Joe Heim and Docs Okie Quixote at the 1984 Super Stakes
Few in the history of the NCHA emerged to the top quite like Docs Okie Quixote.

Docs Okie Quixote a Superfly Gent if there ever was one

If anybody had any doubts about Docs Okie Quixote, the National Cutting Horse Futurity Association Futurity champion only months earlier, those were all erased when he followed it up with a convincing triumph at the Super Stakes in 1984.

And if that weren’t enough, he won the Derby later in the year to become the second horse to capture the Triple Crown, all three of the NCHA’s major aged events. 

“He’s a much more mature horse than he was six months ago,” said trainer Joe Heim after the Super Stakes victory, which he won with a 222 in the finals. “He’s just the best I’ve ever had. He’s got everything — expression, style, athletic ability.”

Docs Okie Quixote, owned by Heim’s wife, Joice, was sired by Doc Quixote and was out of Jimmette Too, a daughter of Johnny Tivio by Poco Tivio. Joe Heim purchased Jimmette Too as a 5-year-old for Joice and because he owned a share of Doc Quixote, decided to breed the mare to the stallion.

Heim said Docs Okie Quixote was the best Futurity colt he ever had, and even though he felt he had a chance to win, he didn’t want to say anything because too many things can happen.

“You just know you have a great prospect and the opportunity,” he said. “The more experienced you are, you don’t go to win first place. You go to present a run [to the judges]. If it doesn’t work, you’ll be back.”
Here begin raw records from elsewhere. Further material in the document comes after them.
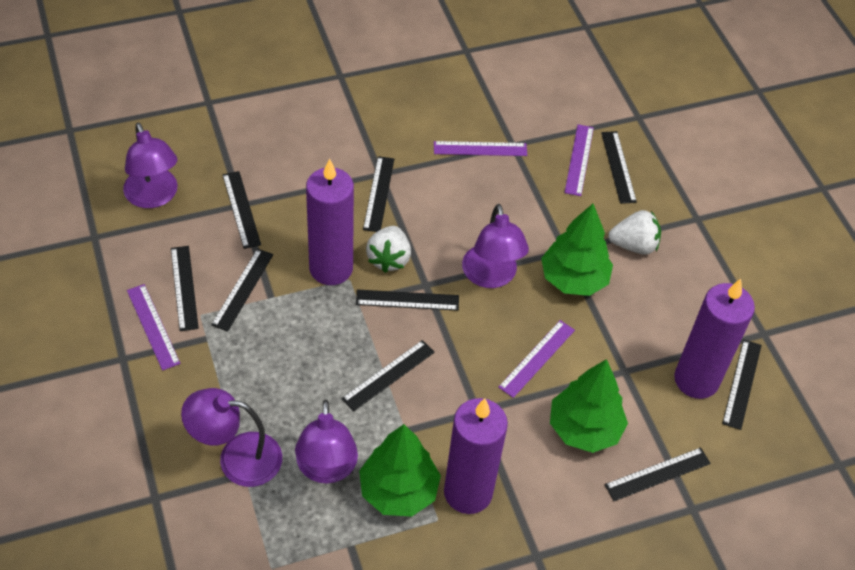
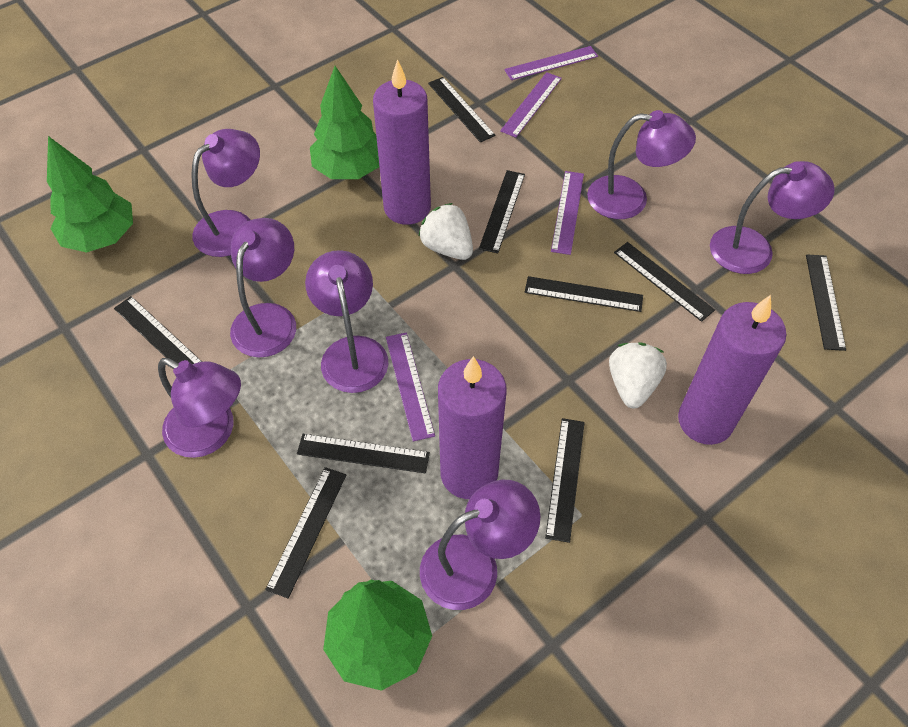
purple lamp: 4 -> 7

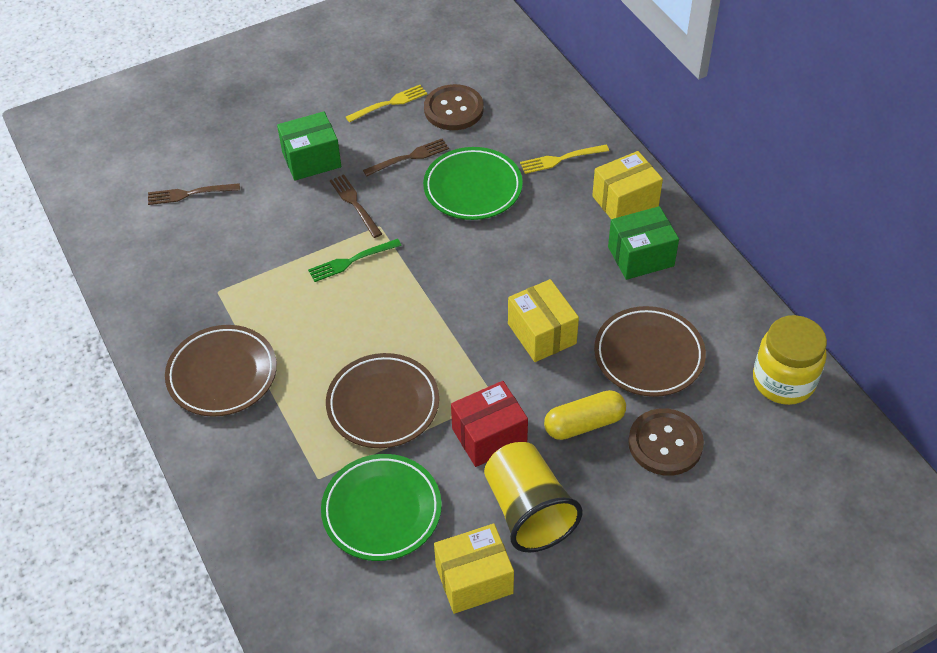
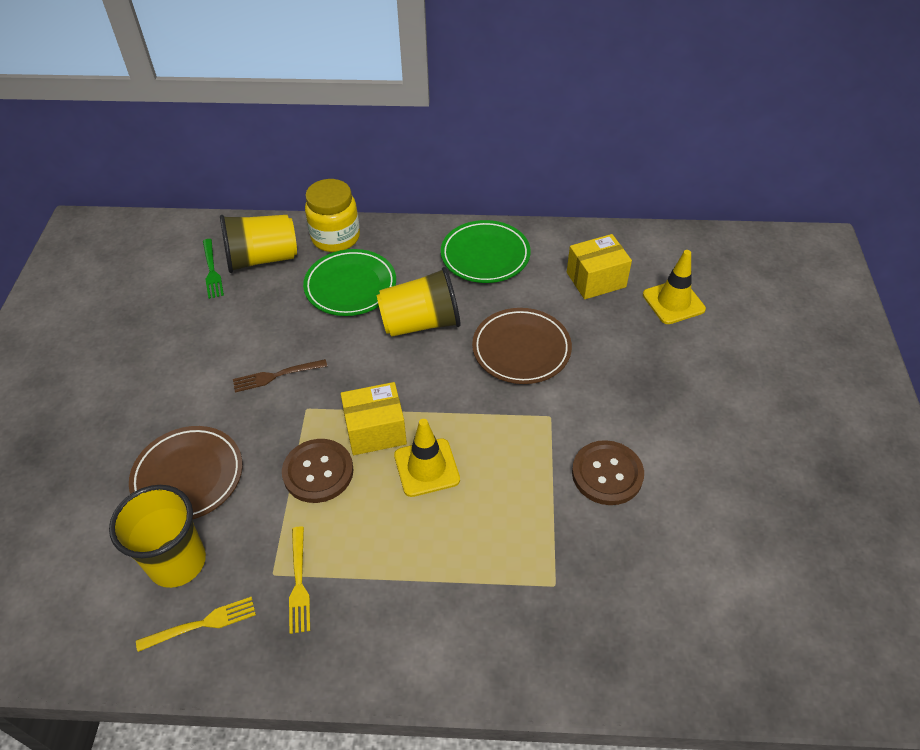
brown fork: 3 -> 1
brown plate: 3 -> 2
green box: 2 -> 0
red box: 1 -> 0
yellow box: 3 -> 2
yellow capsule: 1 -> 0
yellow cup: 1 -> 3
yellow traffic cone: 0 -> 2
Then, after posting an impressive win at the Super Stakes, Heim said he didn’t feel added pressure going for No. 3 at the Derby.

“There may have been some doubters after the Futurity as to how good a horse he was, but I think after he won the Super Stakes, there weren’t any doubters,” he said.

In addition to his 222 at the Super Stakes, he posted a winning 219 at the Futurity and a 221.5 at the Derby.

Docs Okie Quixote ended his show career as one of the top earners ever in the cutting pen at $635,707 in lifetime earnings.

The story, as we know, ended in tragedy. The stallion died in 1986 from complications from colic surgery shortly after his first foal crop.

“It was a gift of life in an event you appreciate and always will remember,” Heim said later of the Triple Crown. “The chances of duplicating it are like lightning hitting in the same spot.”